Text shown:
_ _ _ _ _

Labor has taken its campaign against Alabama’s racist, anti-Hispanic, anti-immigrant law international. The Steelworkers are pressuring the state’s most-influential employer – the automaker Daimler-Benz – to publicly oppose Alabama’s law. And the Service Employees filed a formal complaint against Alabama, and the U.S. government for lack of action, with the International Labour Organization, to try to win world pressure for the law’s reversal.
The Steelworkers’ campaign, aided by La Raza Unida and a wide-ranging coalition of civil rights groups, may have the greater potential. That’s because, USW Vice President Fred Redmond says, Daimler-Benz swings great corporate weight in the state. Where the automaker leads, he says, other Alabama businesses will follow.
The Service Employees sent its legal case to the ILO. It said the Alabama law violates two ILO conventions, as well as international labor rights standards. But the ILO has no enforcement power either to make Alabama repeal the law or force the U.S. government to take stronger action against the state.

_ _ _ _ _

Data excerpts:
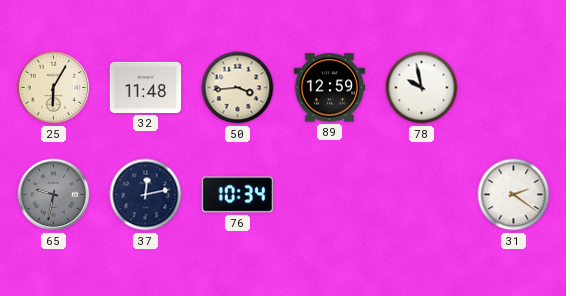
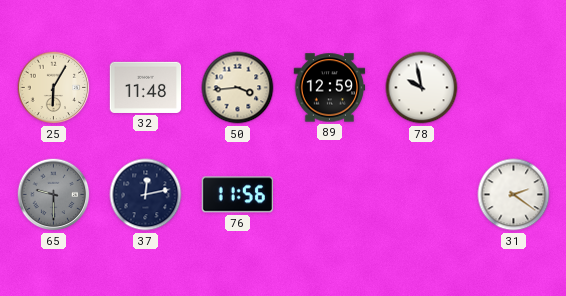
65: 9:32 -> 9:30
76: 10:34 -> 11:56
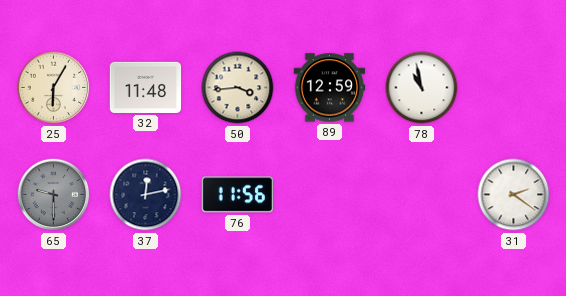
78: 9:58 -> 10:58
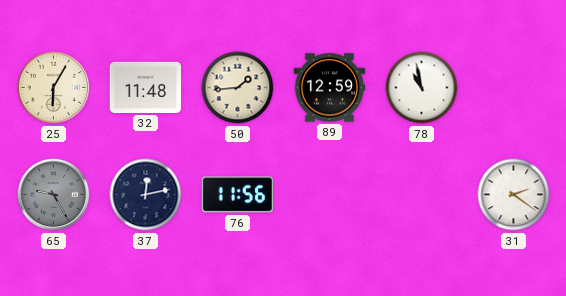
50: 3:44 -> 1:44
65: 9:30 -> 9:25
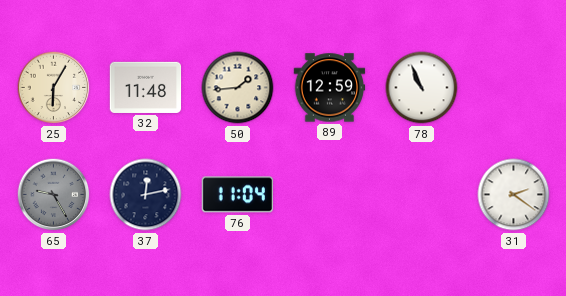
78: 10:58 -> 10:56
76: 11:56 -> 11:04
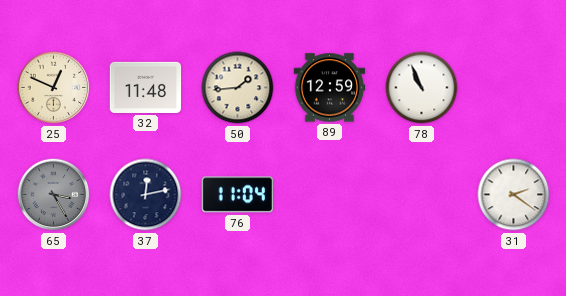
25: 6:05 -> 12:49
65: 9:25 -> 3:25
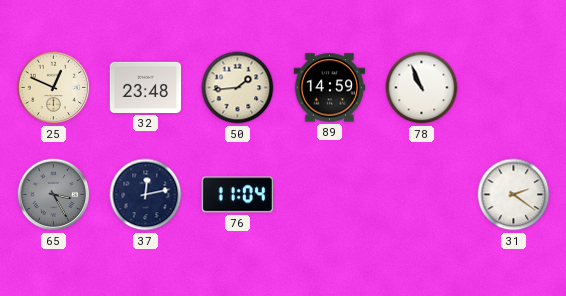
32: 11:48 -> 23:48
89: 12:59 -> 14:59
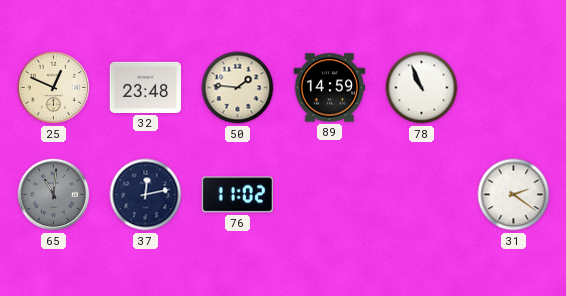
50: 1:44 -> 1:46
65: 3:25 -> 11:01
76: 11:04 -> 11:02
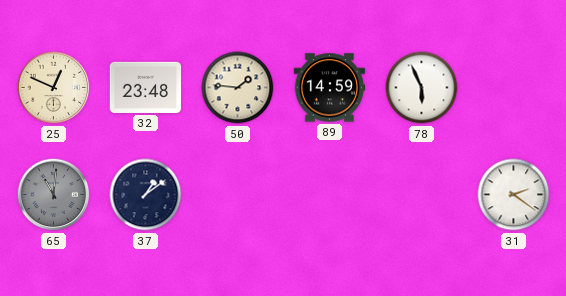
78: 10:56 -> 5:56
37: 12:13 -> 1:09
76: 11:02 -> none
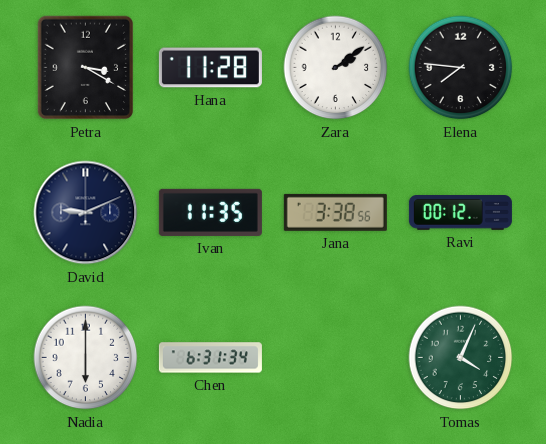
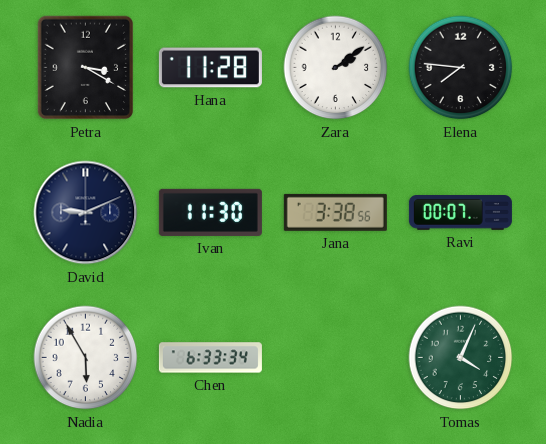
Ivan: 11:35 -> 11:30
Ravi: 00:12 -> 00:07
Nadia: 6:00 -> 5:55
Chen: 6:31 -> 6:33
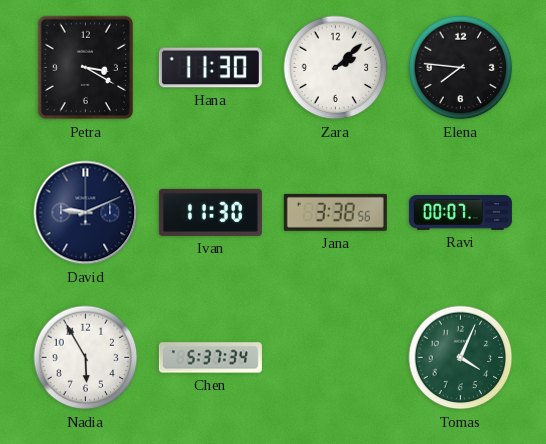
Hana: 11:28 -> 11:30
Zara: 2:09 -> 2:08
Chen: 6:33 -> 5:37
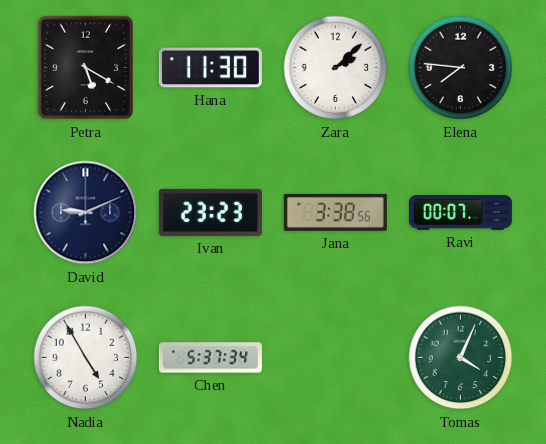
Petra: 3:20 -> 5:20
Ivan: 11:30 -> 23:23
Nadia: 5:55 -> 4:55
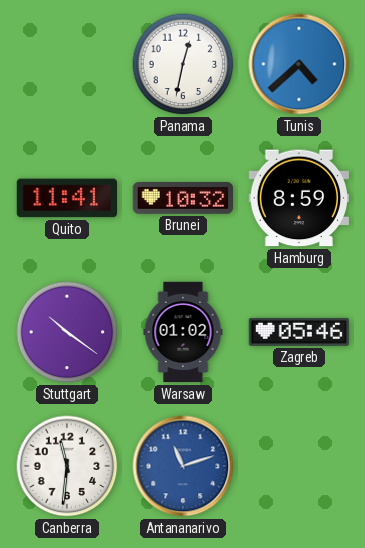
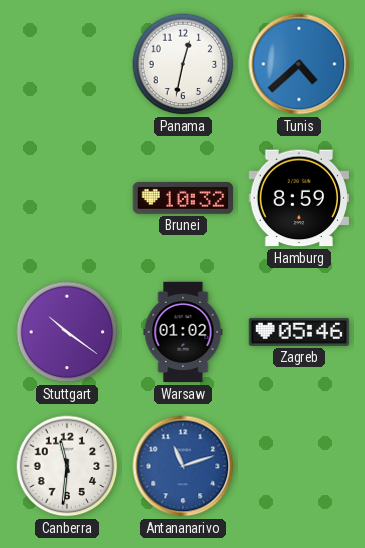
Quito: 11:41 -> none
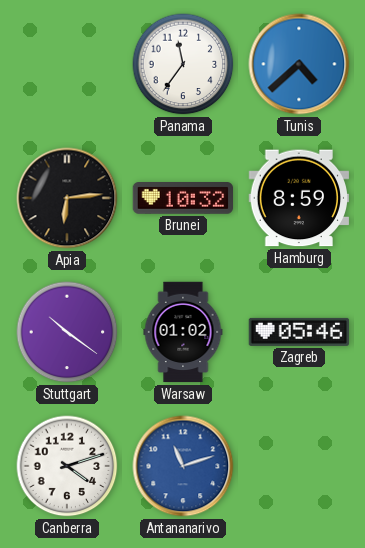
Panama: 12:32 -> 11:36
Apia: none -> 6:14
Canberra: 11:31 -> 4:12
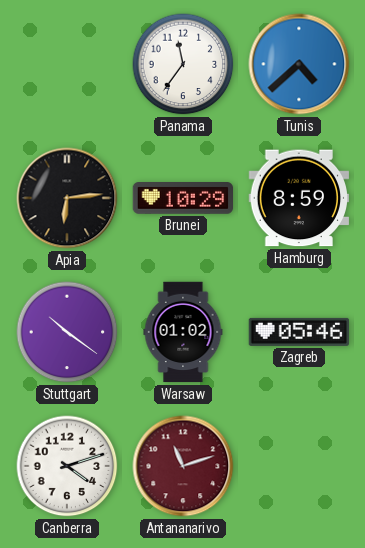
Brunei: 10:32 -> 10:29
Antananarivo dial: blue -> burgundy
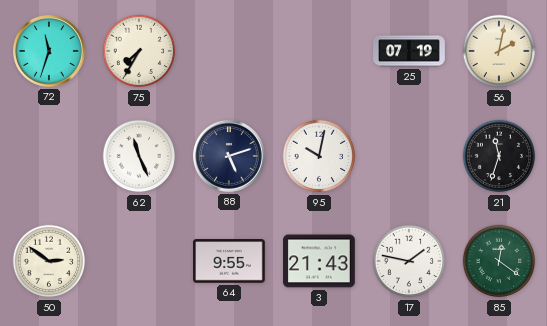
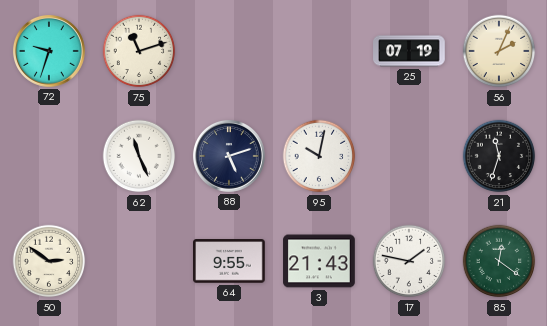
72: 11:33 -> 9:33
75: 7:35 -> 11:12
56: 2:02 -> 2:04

_ _ _ _ _

Required work:
1. In the article about labor's campaign against Alabama's immigration law, which international body received the Service Employees' formal complaint?
2. Carry on the article about labor's campaign against Alabama's immigration law, starting after its last sentence.
The records are separate material and are not connected to the article.

Solved problems:
1. The International Labour Organization (ILO).

2.
Redmond and his colleagues presented the case against Alabama’s law, HB56, to Daimler’s board, officers and shareholders at the firm’s Apr. 4 stockholders’ meeting in Berlin. Daimler-Benz’ Alabama plant, which makes Mercedes-Benz vehicles for the U.S. market, employs 1,500 workers and generates a $10 billion economic impact.
They also reminded Daimler-Benz brass the auto firm has signed an international code of corporate conduct on labor rights, and the Alabama law flunks those standards.
HB56, pushed through the heavily Republican Alabama legislature by a right-wing governor, brought national notoriety to the state for its racism and open prejudice against anyone Hispanic. It’s also triggered mass marches and a repeal movement inside and outside the state.
The law criminalizes undocumented workers by forcing anyone whom police stop to immediately produce proof of the right to reside in the U.S. or face immediate arrest, detention, and deportation. It also outlaws the workers’ ability to sign contracts, turns school principals into enforcement agents quizzing kids about whether they and their parents are legal, and says anyone aiding an undocumented worker is a criminal, too.
Alabama’s law is so bad, says U.W. Clemon, a retired federal judge from the state, that it recalls the days of “states’ rights,” when Southern states used that doctrine to justify Jim Crow laws and other repressive measures against Blacks.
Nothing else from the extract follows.